Conventional Chemical Simulation Is Too Slow, and ML Can Help

by Corin Wagen · Dec 17, 2024

Without a background in computational chemistry, it's difficult to understand just how slow conventional high-accuracy chemical computations are. Simulating molecules or materials with high accuracy entails solving the electronic-structure problem, which requires simultaneously relaxing the positions of hundreds or thousands of electrons, each of which is delocalized throughout space and interacts with every other nucleus and electron. Exact solution to this problem become intractable for molecules with more than 5 or 10 atoms, and even dramatically approximated solutions like density-functional theory (DFT) are among the most taxing simulation problems in science.

But what does this mean in practice? We compiled a variety of resources about high-performance computing usage to quantify exactly how much time is being spent on this simulation problem, and the results are striking.

Biowulf (NIH)

Biowulf is the NIH's high-performance-computing cluster, which has over 90,000 CPU cores. In 2022 (the most recent year for which we have data), computational chemistry was the research area that used the most compute. Computational chemistry researchers ran 319 million CPU hours of computations, which amounts to 29% of all calculations run on the Biowulf cluster. (Unfortunately, the NIH doesn't break this data down by application, so it's difficult to know what programs are driving usage here.)
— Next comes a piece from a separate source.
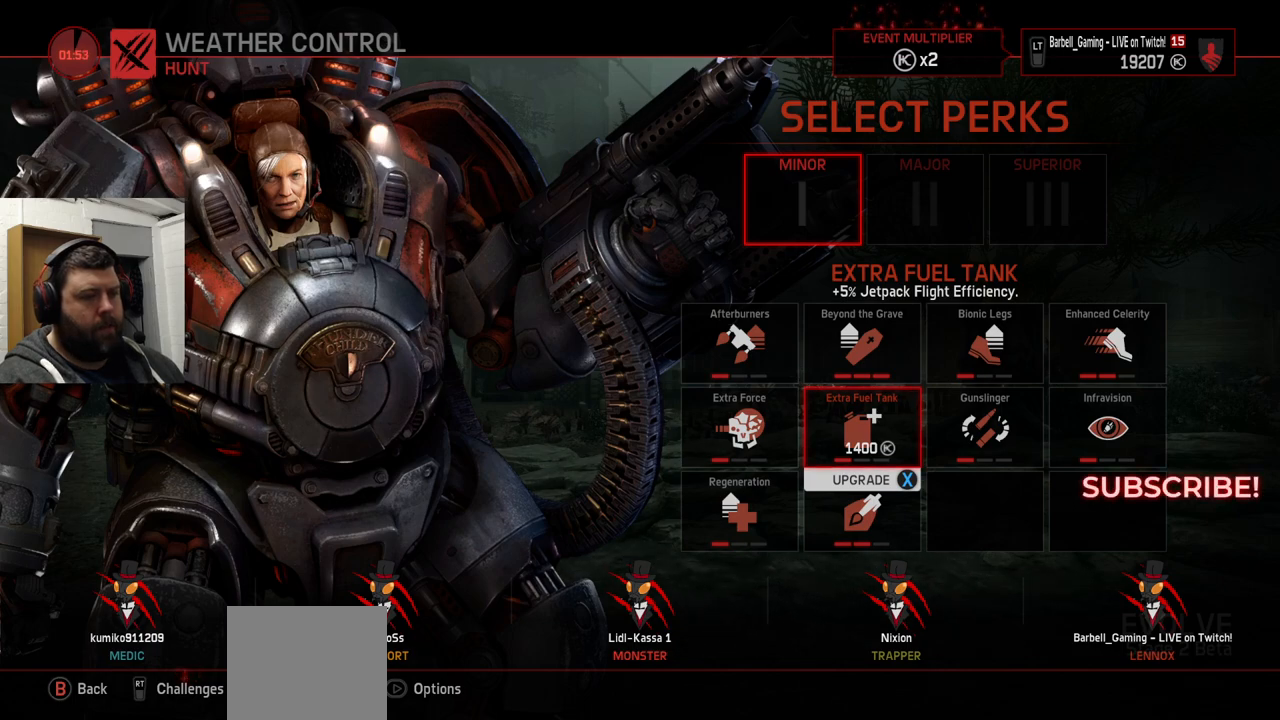
{"buttons": [], "left_stick": "center", "right_stick": "center", "events": []}
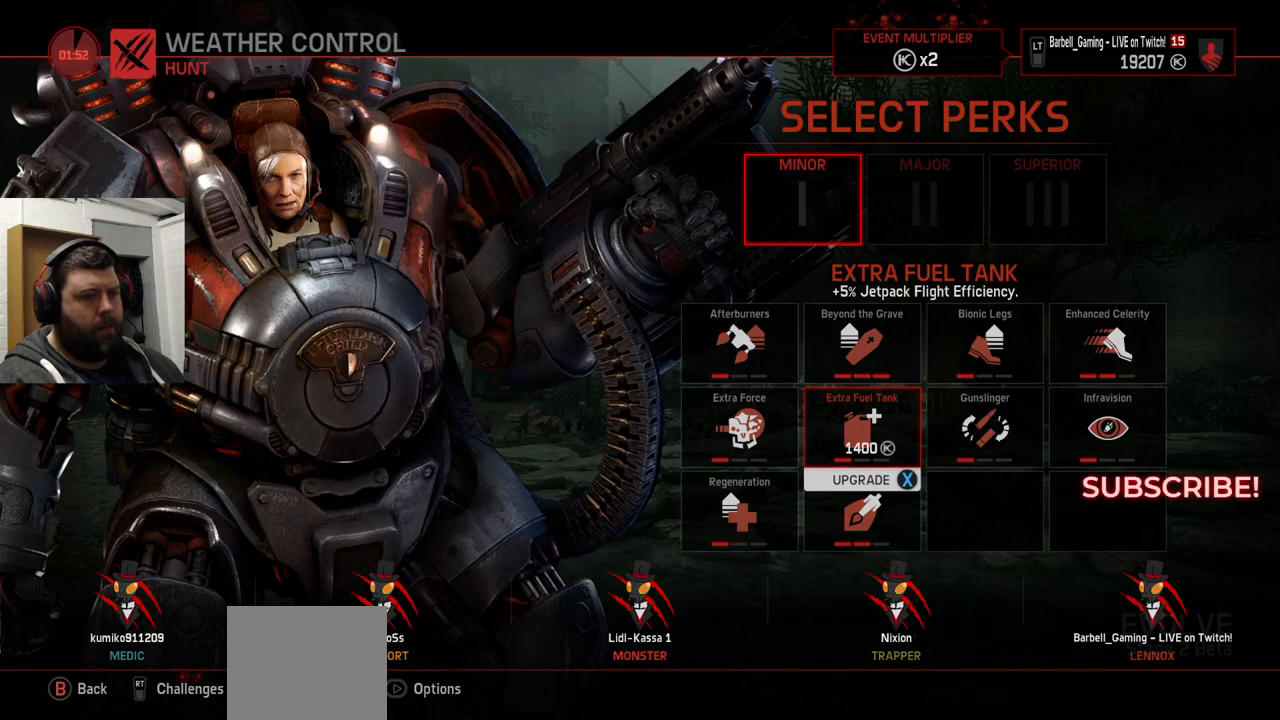
{"buttons": [], "left_stick": "center", "right_stick": "center", "events": [[317, "DPAD_DOWN", "down"], [450, "DPAD_DOWN", "up"]]}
Hopper and Perlmutter (NESRC)

The National Energy Research Scientific Computing Center (NESRC), the primary high-performance computing source for the Department of Energy, studied the usage of their main Hopper cluster in 2012 and 2013. Although they didn't publish the underlying data, their analysis shows that materials science and chemistry used the 2nd and 4th most CPU hours of any scientific domain, respectively. Numerous electronic-structure-theory codes were among the most compute-intensive applications, including VASP and NWCHEM, and DFT was specifically highlighted as one of the most compute-intensive simulation tasks.

More recent NESRC studies have reached similar conclusions: a 2018 NESRC study found that DFT used more compute than any other application, with VASP alone taking up almost 20% of all computer time. A 2022 NESRC study of the new Perlmutter computing cluster also found DFT to be one of the most compute-intensive applications.

XSEDE (NSF)

A study of NSF high-performance-computing resources from 2011 to 2017 found that computational chemistry was one of the most compute-intensive applications. Many DFT codes like CP2K, Quantum ESPRESSO, ABINIT, and NWCHEM made the “top 40” list of most compute-hungry applications. In this survey, molecular-dynamics (MD) simulations consumed even more resources than DFT, with MD accounting for three of the top five applications (LAMMPS, NAMD, and GROMACS).

HPCI (Japan)

Japan's national High-Performance Computing Infrastructure (HPCI) reported that in 2022 research in “matter, material, and chemistry” accounted for 23% of all usage on their flagship Fugaku supercomputer and 33% of all usage on all other HPCI supercomputers. Materials science/chemistry also accounted for the most HPCI-related publications of any research area in 2022.

ARCHER2 (UK)

ARCHER2 is the UK's premier national supercomputing service. Andy Turner published an analysis of ARCHER2 usage in January 2022: DFT calculations accounted for the majority of all usage, with VASP alone comprising 42% of all ARCHER2 compute time. (A staggering 672,066 VASP calculations were run in January 2022!)


These data are all from government agencies; we don't have analogous usage information from industrial users or most academic clusters. Nevertheless, the conclusion is clear—computational chemistry is one of the toughest and most expensive simulation problems in all of science.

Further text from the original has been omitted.